Before you start, it’s good to define two things: First, your reason for starting impact management, and second, the target group you want to communicate your impact to.
There are many reasons to start measuring your impact, and they can be both internally and externally motivated. Maybe you want to have an insight into your impact, make it visible, communicate it to your customers, suppliers or funders. Or maybe you want to motivate your employees by stressing the impact of their work. Measuring impact can also be used to gain insight into what does or does not work and to improve current states, for example by benchmarking with other organisations.
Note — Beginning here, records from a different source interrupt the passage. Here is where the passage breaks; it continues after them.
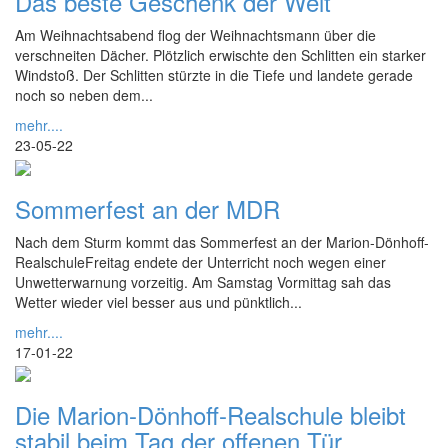
Das beste Geschenk der Welt
Am Weihnachtsabend flog der Weihnachtsmann über die
verschneiten Dächer. Plötzlich erwischte den Schlitten ein starker
Windstoß. Der Schlitten stürzte in die Tiefe und landete gerade
noch so neben dem...
mehr....
23-05-22
Sommerfest an der MDR
Nach dem Sturm kommt das Sommerfest an der Marion-Dönhoff-
RealschuleFreitag endete der Unterricht noch wegen einer
Unwetterwarnung vorzeitig. Am Samstag Vormittag sah das
Wetter wieder viel besser aus und pünktlich...
mehr....
17-01-22
Die Marion-Dönhoff-Realschule bleibt
stabil beim Tag der offenen Tür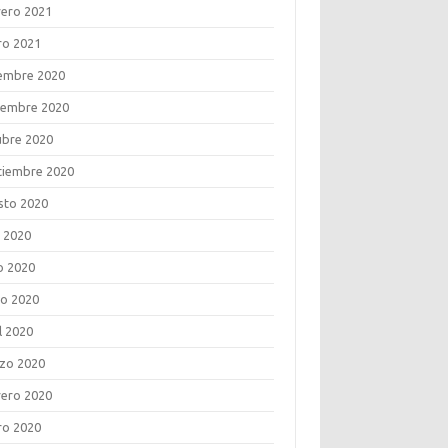
rero 2021
ro 2021
iembre 2020
iembre 2020
ubre 2020
tiembre 2020
sto 2020
o 2020
o 2020
o 2020
l 2020
zo 2020
rero 2020
ro 2020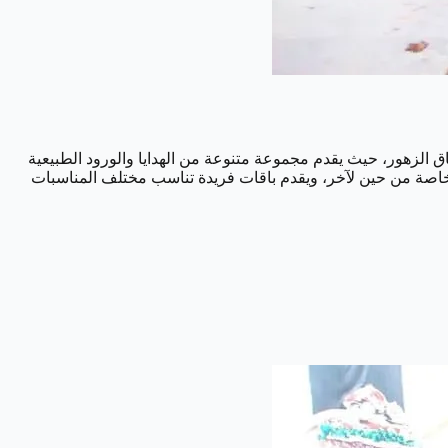
ازل وأماكن العمل، ننصحك بزيارة محل 800 فلور، إنه المكان المثالي لعشاق الزهور، حيث يقدم مجموعة متنوعة من الهدايا والورود الطبيعية
المحل أيضًا الشوكولاتة الفاخرة والكعك ومجموعة متنوعة من الهدايا، 800 فلور يقدم عروضًا خاصة من حين لآخر، ويقدم باقات فريدة تناسب مختلف المناسبات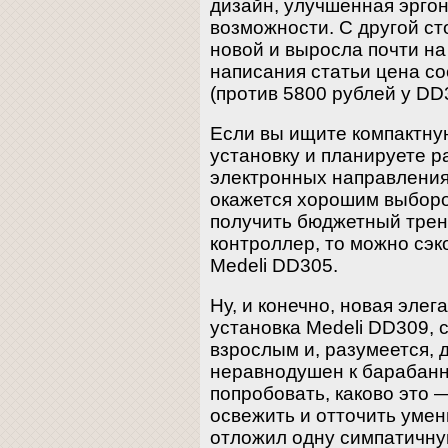
дизайн, улучшенная эргон
возможности. С другой ст
новой и выросла почти на
написания статьи цена со
(против 5800 рублей у DD
Если вы ищите компактну
установку и планируете 
электронных направления
окажется хорошим выборо
получить бюджетный трен
контроллер, то можно сэк
Medeli DD305.
Ну, и конечно, новая эле
установка Medeli DD309, 
взрослым и, разумеется, 
неравнодушен к барабанно
попробовать, каково это —
освежить и отточить умен
отложил одну симпатичну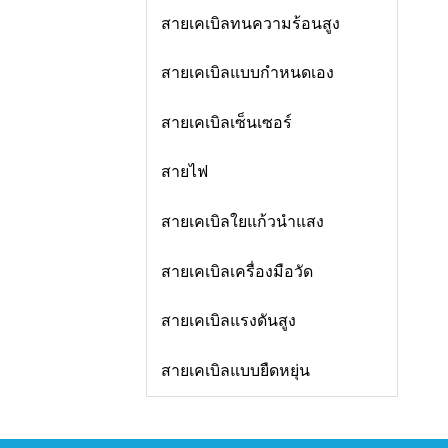
สายเคเบิลทนความร้อนสูง
สายเคเบิลแบบกำหนดเอง
สายเคเบิลเซ็นเซอร์
สายไฟ
สายเคเบิลใยแก้วนำแสง
สายเคเบิลเครื่องมือวัด
สายเคเบิลแรงดันสูง
สายเคเบิลแบบยืดหยุ่น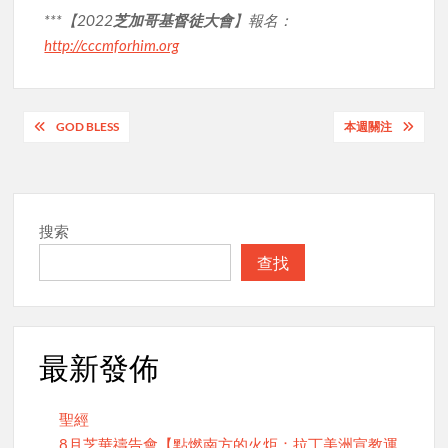
***【2022
芝加哥基督徒大會
】報名：
http://cccmforhim.org
Post
GOD BLESS
本週關注
navigation
搜索
查找
最新發佈
聖經
8月芝華禱告會【點燃南方的火炬：拉丁美洲宣教運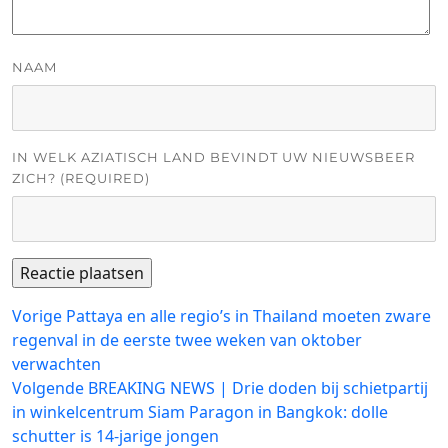
NAAM
IN WELK AZIATISCH LAND BEVINDT UW NIEUWSBEER
ZICH? (REQUIRED)
Bericht
Vorig
Vorige
Pattaya en alle regio’s in Thailand moeten zware
bericht:
regenval in de eerste twee weken van oktober
navigatie
verwachten
Volgend
Volgende
BREAKING NEWS | Drie doden bij schietpartij
bericht:
in winkelcentrum Siam Paragon in Bangkok: dolle
schutter is 14-jarige jongen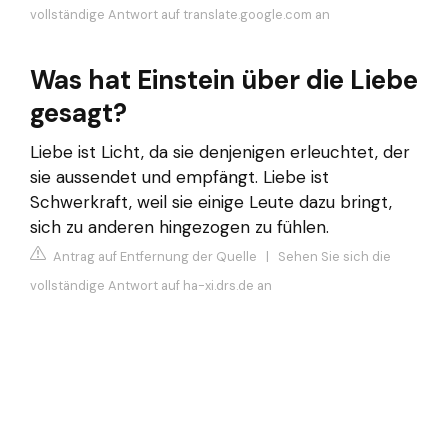
vollständige Antwort auf translate.google.com an
Was hat Einstein über die Liebe
gesagt?
Liebe ist Licht, da sie denjenigen erleuchtet, der
sie aussendet und empfängt. Liebe ist
Schwerkraft, weil sie einige Leute dazu bringt,
sich zu anderen hingezogen zu fühlen.
Antrag auf Entfernung der Quelle
|
Sehen Sie sich die
vollständige Antwort auf ha-xi.drs.de an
The figure below provides an overview of the cycle and shows that impact management aims not only to prove, but to improve your organisation.
It doesn’t matter why you want to measure your impact, be it for your Corporate Social Responsibility (CSR) policy or for philanthropic reasons. The approach and the reasoning behind it stay the same, and it’s necessary for both aims – if you don’t measure your impact it’s like a commercial organisation which does not know how much profit it makes.
Dr. Karen Maas
Erasmus University Amsterdam
You can measure your impact before, during or after the activity is carried out. It depends on what you want to achieve: whether you want to identify the expected impact beforehand, to test hypotheses, or to evaluate your operation.
In order to come up with a good impact question, it is important to know what the needs and wants of your target group are. Planned activities often prove to be ineffective because the approach wasn’t sufficiently attuned to the specific problems and needs of the target group.